Nécessité d’une entente cordiale

L’impossibilité pour les États-Unis d’obtenir de la Chine une promesse de neutralité en cas de conflit et/ou son soutien pour des sanctions efficaces provient du fait que pour Pékin, une déstabilisation de la Corée du Nord serait plus néfaste pour ses intérêts qu’une nucléarisation accomplie de l’état ermite. La Chine redoute plus que tout l’affaiblissement ou la disparition d’un état tampon avec les États-Unis et leur allié sud-coréen, essentiel à sa sécurité nationale.

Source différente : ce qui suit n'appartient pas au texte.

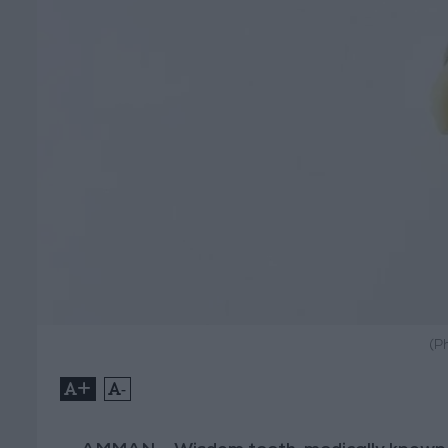
(P
+
-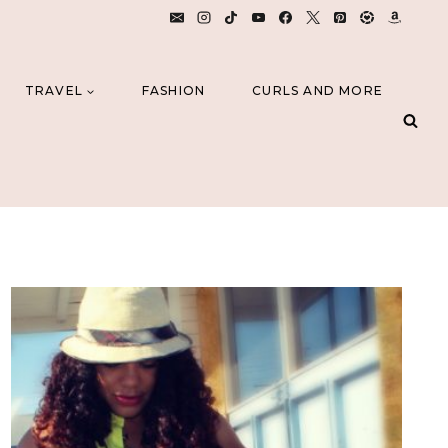
TRAVEL
FASHION
CURLS AND MORE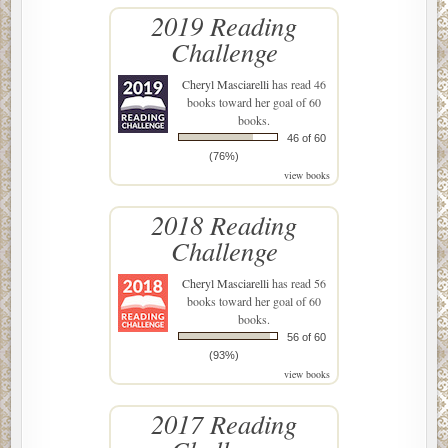
2019 Reading
Challenge
Cheryl Masciarelli
has read 46
books toward her goal of 60
books.
46 of 60
(76%)
view books
2018 Reading
Challenge
Cheryl Masciarelli
has read 56
books toward her goal of 60
books.
56 of 60
(93%)
view books
2017 Reading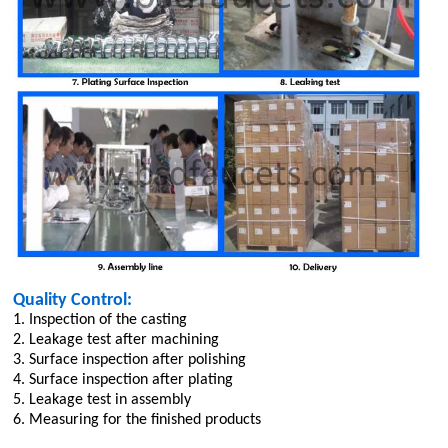
Quality Control:
1. Inspection of the casting
2. Leakage test after machining
3. Surface inspection after polishing
4. Surface inspection after plating
5. Leakage test in assembly
6. Measuring for the finished products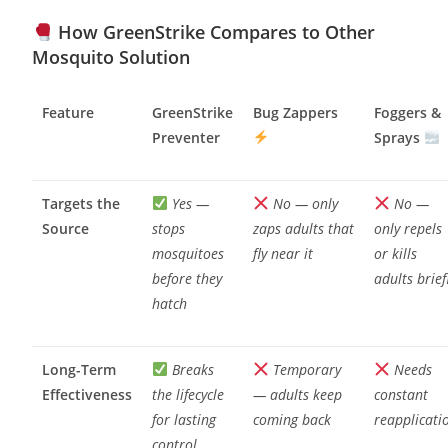
How GreenStrike Compares to Other
Mosquito Solution
Feature
GreenStrike
Bug Zappers
Foggers &
Preventer
Sprays
Targets the
Yes —
No — only
No —
Source
stops
zaps adults that
only repels
mosquitoes
fly near it
or kills
before they
adults brief
hatch
Long-Term
Breaks
Temporary
Needs
Effectiveness
the lifecycle
— adults keep
constant
for lasting
coming back
reapplicati
control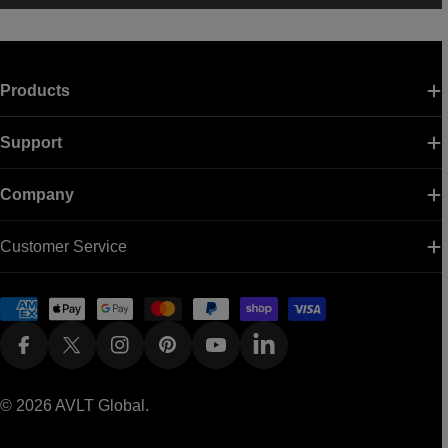
Products
Support
Company
Customer Service
Payment
methods
Facebook
X (Twitter)
Instagram
Pinterest
YouTube
Linkedin
© 2026
AVLT Global
.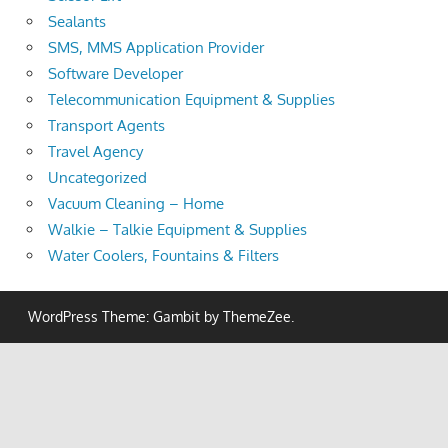
Sealants
SMS, MMS Application Provider
Software Developer
Telecommunication Equipment & Supplies
Transport Agents
Travel Agency
Uncategorized
Vacuum Cleaning – Home
Walkie – Talkie Equipment & Supplies
Water Coolers, Fountains & Filters
WordPress Theme: Gambit by ThemeZee.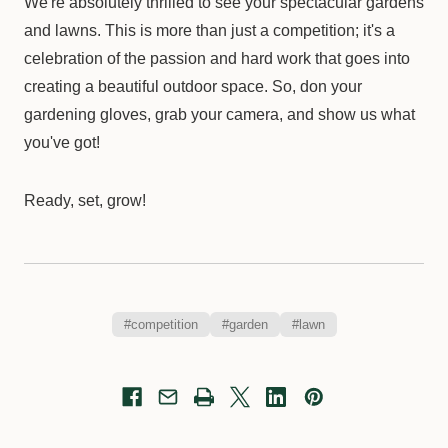
We're absolutely thrilled to see your spectacular gardens
and lawns. This is more than just a competition; it's a
celebration of the passion and hard work that goes into
creating a beautiful outdoor space. So, don your
gardening gloves, grab your camera, and show us what
you've got!
Ready, set, grow!
#competition
#garden
#lawn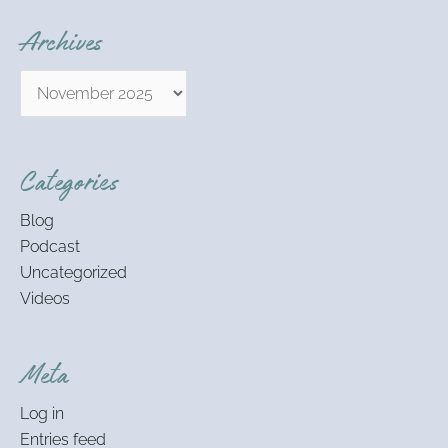
Archives
Categories
Blog
Podcast
Uncategorized
Videos
Meta
Log in
Entries feed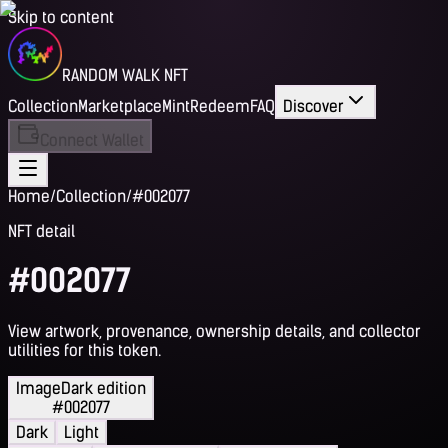
Skip to content
RANDOM WALK NFT
Collection
Marketplace
Mint
Redeem
FAQ
Discover
Connect Wallet
Home
/
Collection
/
#002077
NFT detail
#002077
View artwork, provenance, ownership details, and collector
utilities for this token.
Image
Dark edition
#002077
Dark
Light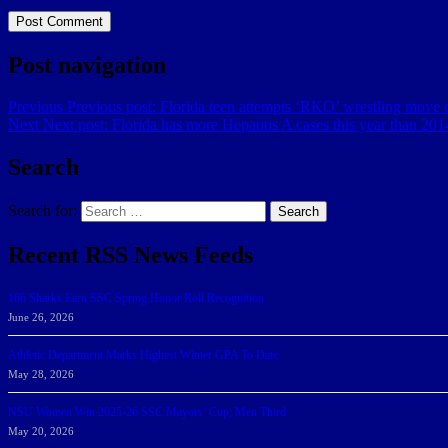
Post navigation
Previous
Previous post:
Florida teen attempts ‘RKO’ wrestling move o
Next
Next post:
Florida has more Hepatitis A cases this year than 2
Search
Search for:
Search
Recent RSS News Feeds
166 Sharks Earn SSC Spring Honor Roll Recognition
June 26, 2026
Athletic Department Marks Highest Winter GPA To Date
May 28, 2026
NSU Women Win 2025-26 SSC Mayors’ Cup; Men Third
May 20, 2026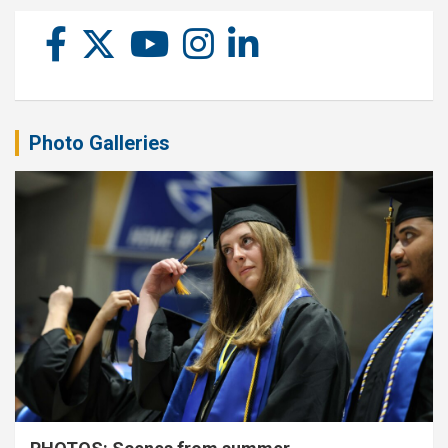
Photo Galleries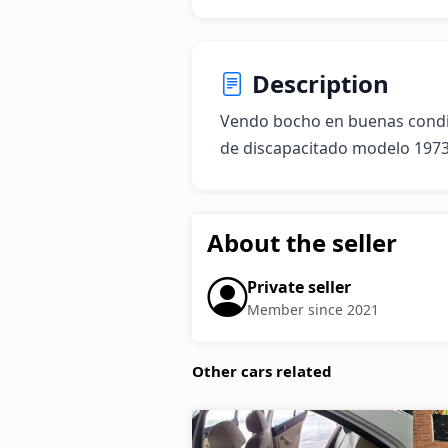
Description
Vendo bocho en buenas condici
de discapacitado modelo 197
About the seller
Private seller
Member since 2021
Other cars related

Cette crainte reflète la profonde méfiance chinoise envers les États-Unis. Pékin perçoit la politique américaine en Extrême-Orient comme une stratégie d’endiguement. Les États-Unis, eux, prêtent à la Chine des velléités hégémoniques. La crise nord-coréenne, tout comme les tensions en mer de Chine méridionale, est un symptôme de cette méfiance et rivalité mutuelle. Tant que les États-Unis n’auront pas convaincu la Chine qu’ils ne cherchent pas à la maintenir en position d’infériorité et de vulnérabilité, cette dernière sera réticente à coopérer pour une stabilisation de sa périphérie. Il est urgent pour les deux pays de conclure une entente cordiale, ou la ligne de contact entre leurs sphères d’influence respectives pourrait bien s’embraser.